### PROBLEM REQUIREMENTS
Because only the text is wanted, repeat the records below exactly and omit the pictures.

____ DATA

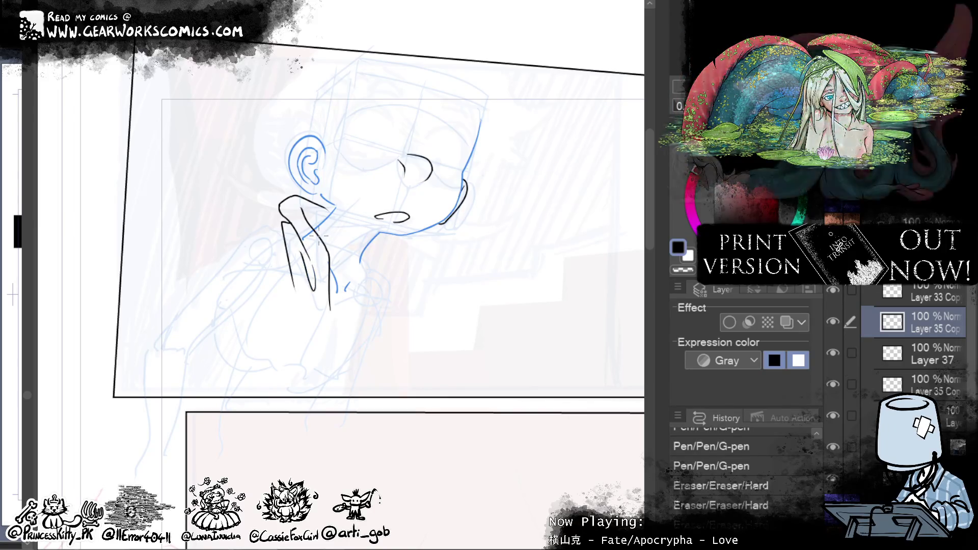
{"action": "key", "text": "ctrl+z"}
{"action": "left_click_drag", "start_coordinate": [305, 252], "coordinate": [316, 291]}
{"action": "key", "text": "ctrl+z"}
{"action": "left_click_drag", "start_coordinate": [301, 250], "coordinate": [314, 291]}
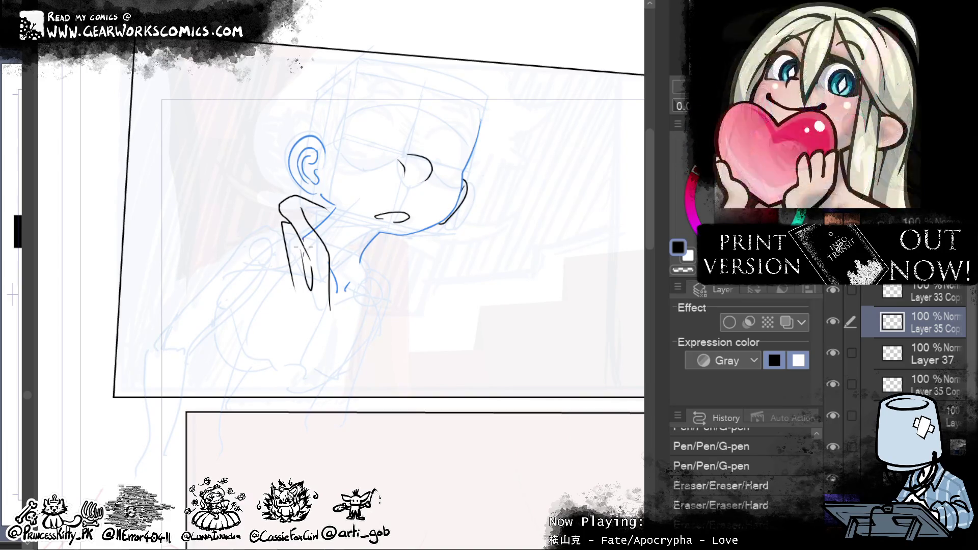
{"action": "mouse_move", "coordinate": [622, 206]}
{"action": "left_mouse_down"}
{"action": "mouse_move", "coordinate": [604, 371]}
{"action": "mouse_move", "coordinate": [591, 332]}
{"action": "mouse_move", "coordinate": [562, 331]}
{"action": "left_mouse_up"}
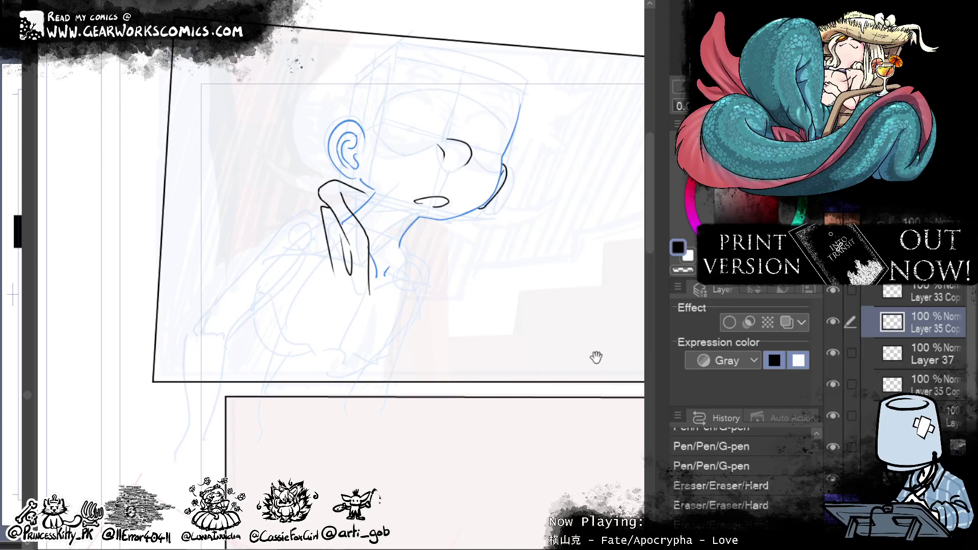
{"action": "left_click_drag", "start_coordinate": [647, 231], "coordinate": [582, 335]}
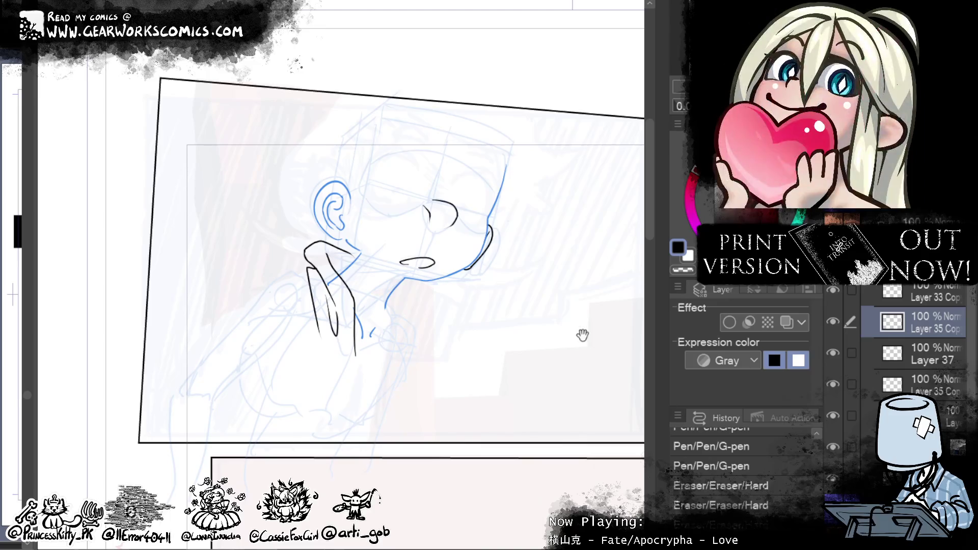
Step: Ink the jaw line up to the chin and the chin curve into the neck
{"action": "left_click_drag", "start_coordinate": [539, 331], "coordinate": [570, 266]}
{"action": "left_click_drag", "start_coordinate": [386, 291], "coordinate": [472, 235]}
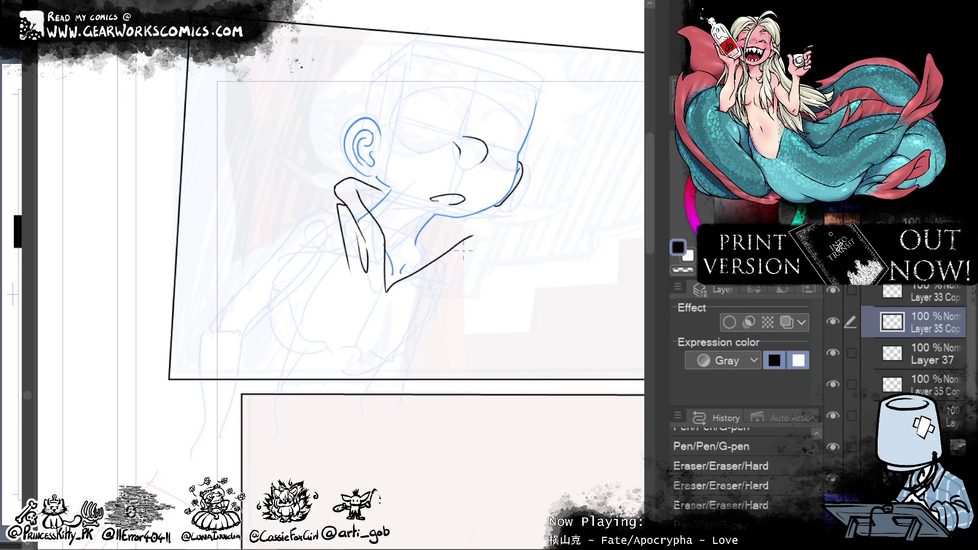
{"action": "mouse_move", "coordinate": [457, 261]}
{"action": "left_mouse_down"}
{"action": "mouse_move", "coordinate": [491, 239]}
{"action": "mouse_move", "coordinate": [472, 206]}
{"action": "left_mouse_up"}
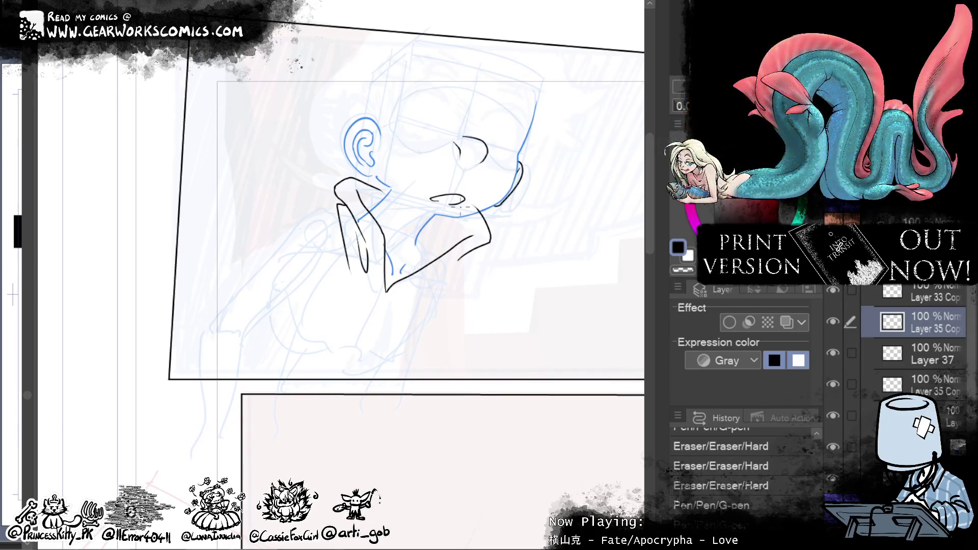
{"action": "left_click", "coordinate": [477, 209]}
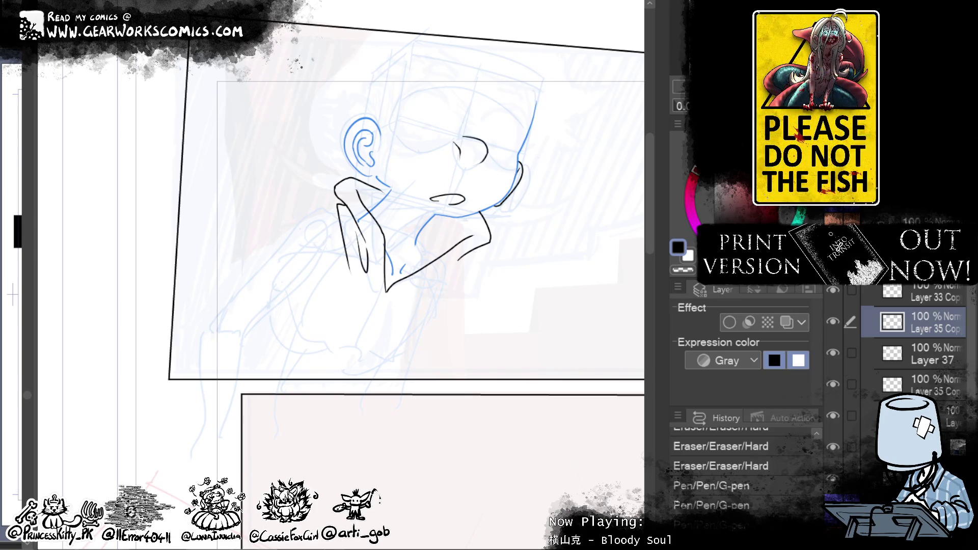
Step: Erase parts of the chin and jaw lines, then extend the jaw and ink the neck's right side
{"action": "key", "text": "e"}
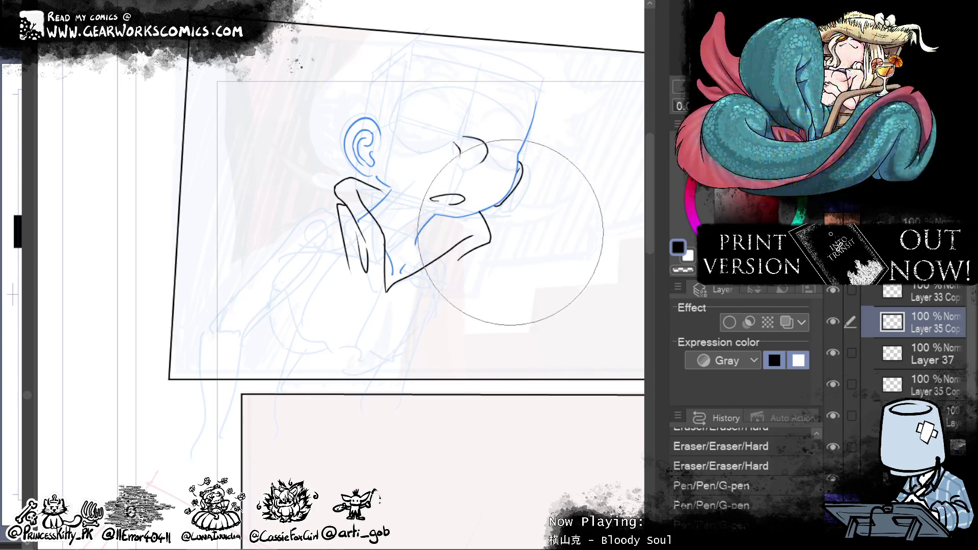
{"action": "left_click_drag", "start_coordinate": [476, 232], "coordinate": [471, 224]}
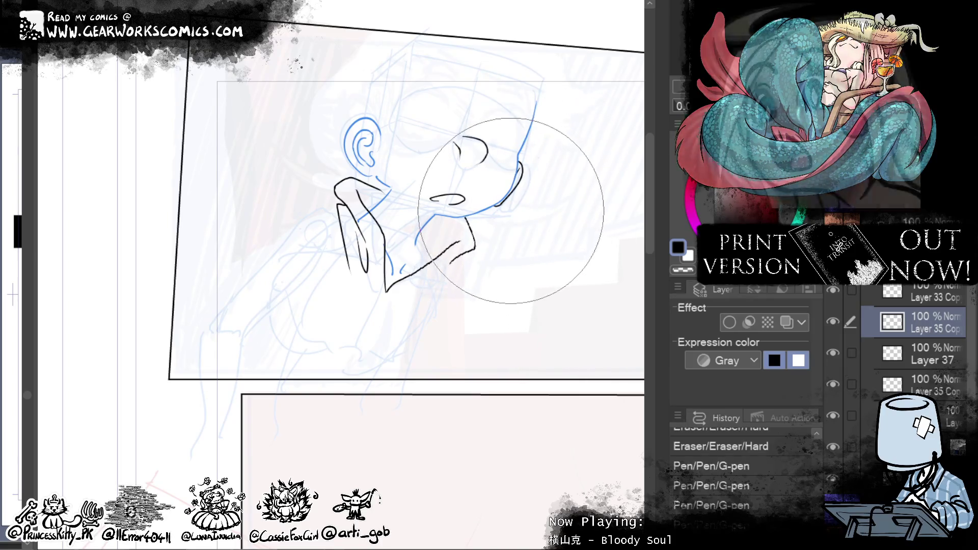
{"action": "left_click_drag", "start_coordinate": [530, 203], "coordinate": [554, 195]}
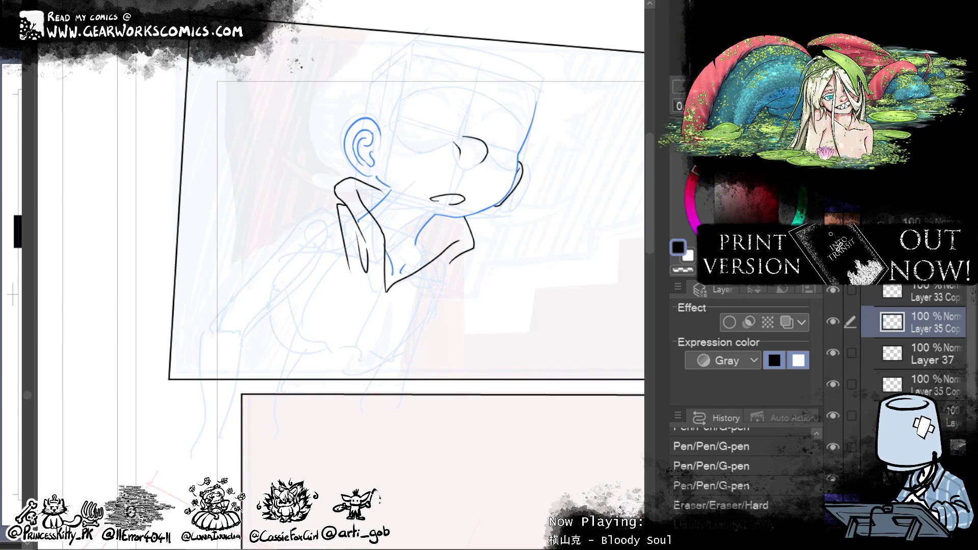
{"action": "left_click_drag", "start_coordinate": [407, 303], "coordinate": [436, 289]}
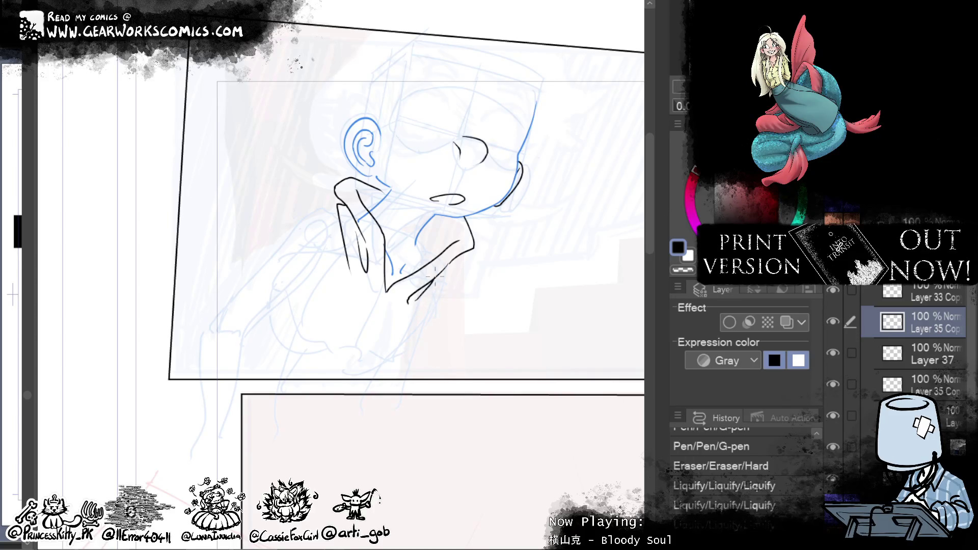
{"action": "left_click_drag", "start_coordinate": [456, 257], "coordinate": [474, 248]}
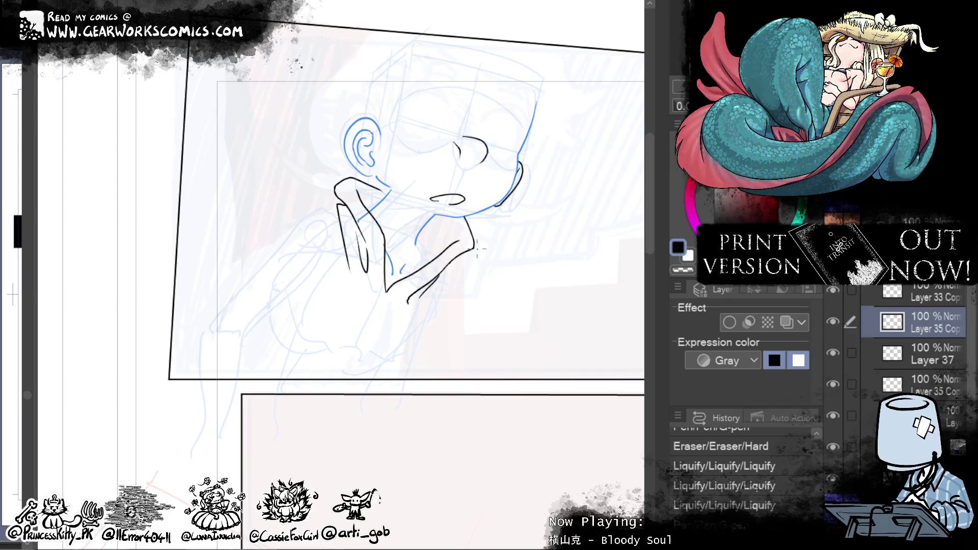
{"action": "mouse_move", "coordinate": [474, 248]}
{"action": "left_mouse_down"}
{"action": "mouse_move", "coordinate": [463, 217]}
{"action": "mouse_move", "coordinate": [431, 259]}
{"action": "left_mouse_up"}
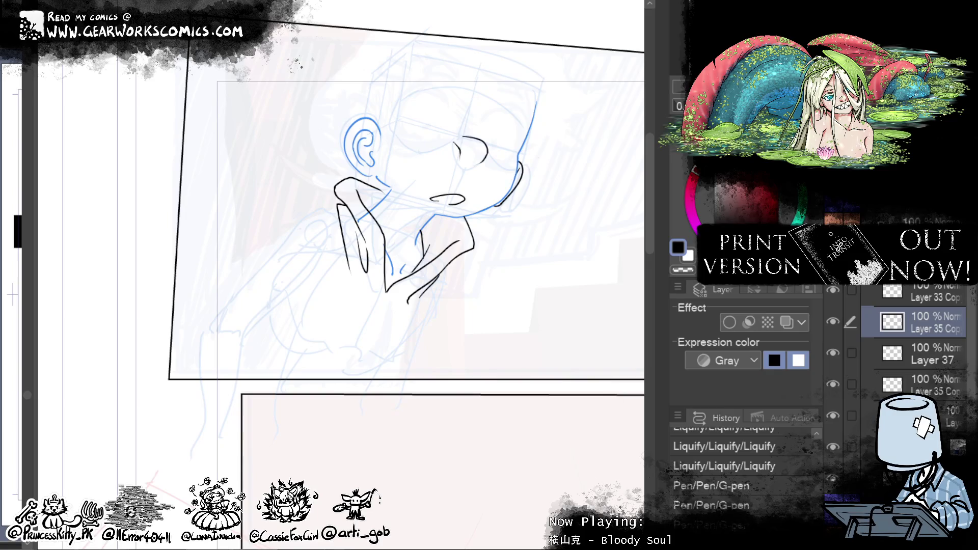
Step: Liquify the neck and chin lines into smoother curves and start a hand stroke down-left from the chin
{"action": "left_click_drag", "start_coordinate": [458, 168], "coordinate": [493, 171]}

________

### TASK ANSWER
{"action": "key", "text": "ctrl+z"}
{"action": "left_click_drag", "start_coordinate": [305, 252], "coordinate": [316, 291]}
{"action": "key", "text": "ctrl+z"}
{"action": "left_click_drag", "start_coordinate": [301, 250], "coordinate": [314, 291]}
{"action": "mouse_move", "coordinate": [622, 206]}
{"action": "left_mouse_down"}
{"action": "mouse_move", "coordinate": [604, 371]}
{"action": "mouse_move", "coordinate": [591, 332]}
{"action": "mouse_move", "coordinate": [562, 331]}
{"action": "left_mouse_up"}
{"action": "left_click_drag", "start_coordinate": [647, 231], "coordinate": [582, 335]}
Step: Ink the jaw line up to the chin and the chin curve into the neck
{"action": "left_click_drag", "start_coordinate": [539, 331], "coordinate": [570, 266]}
{"action": "left_click_drag", "start_coordinate": [386, 291], "coordinate": [472, 235]}
{"action": "mouse_move", "coordinate": [457, 261]}
{"action": "left_mouse_down"}
{"action": "mouse_move", "coordinate": [491, 239]}
{"action": "mouse_move", "coordinate": [472, 206]}
{"action": "left_mouse_up"}
{"action": "left_click", "coordinate": [477, 209]}
Step: Erase parts of the chin and jaw lines, then extend the jaw and ink the neck's right side
{"action": "key", "text": "e"}
{"action": "left_click_drag", "start_coordinate": [476, 232], "coordinate": [471, 224]}
{"action": "left_click_drag", "start_coordinate": [530, 203], "coordinate": [554, 195]}
{"action": "left_click_drag", "start_coordinate": [407, 303], "coordinate": [436, 289]}
{"action": "left_click_drag", "start_coordinate": [456, 257], "coordinate": [474, 248]}
{"action": "mouse_move", "coordinate": [474, 248]}
{"action": "left_mouse_down"}
{"action": "mouse_move", "coordinate": [463, 217]}
{"action": "mouse_move", "coordinate": [431, 259]}
{"action": "left_mouse_up"}
Step: Liquify the neck and chin lines into smoother curves and start a hand stroke down-left from the chin
{"action": "left_click_drag", "start_coordinate": [458, 168], "coordinate": [493, 171]}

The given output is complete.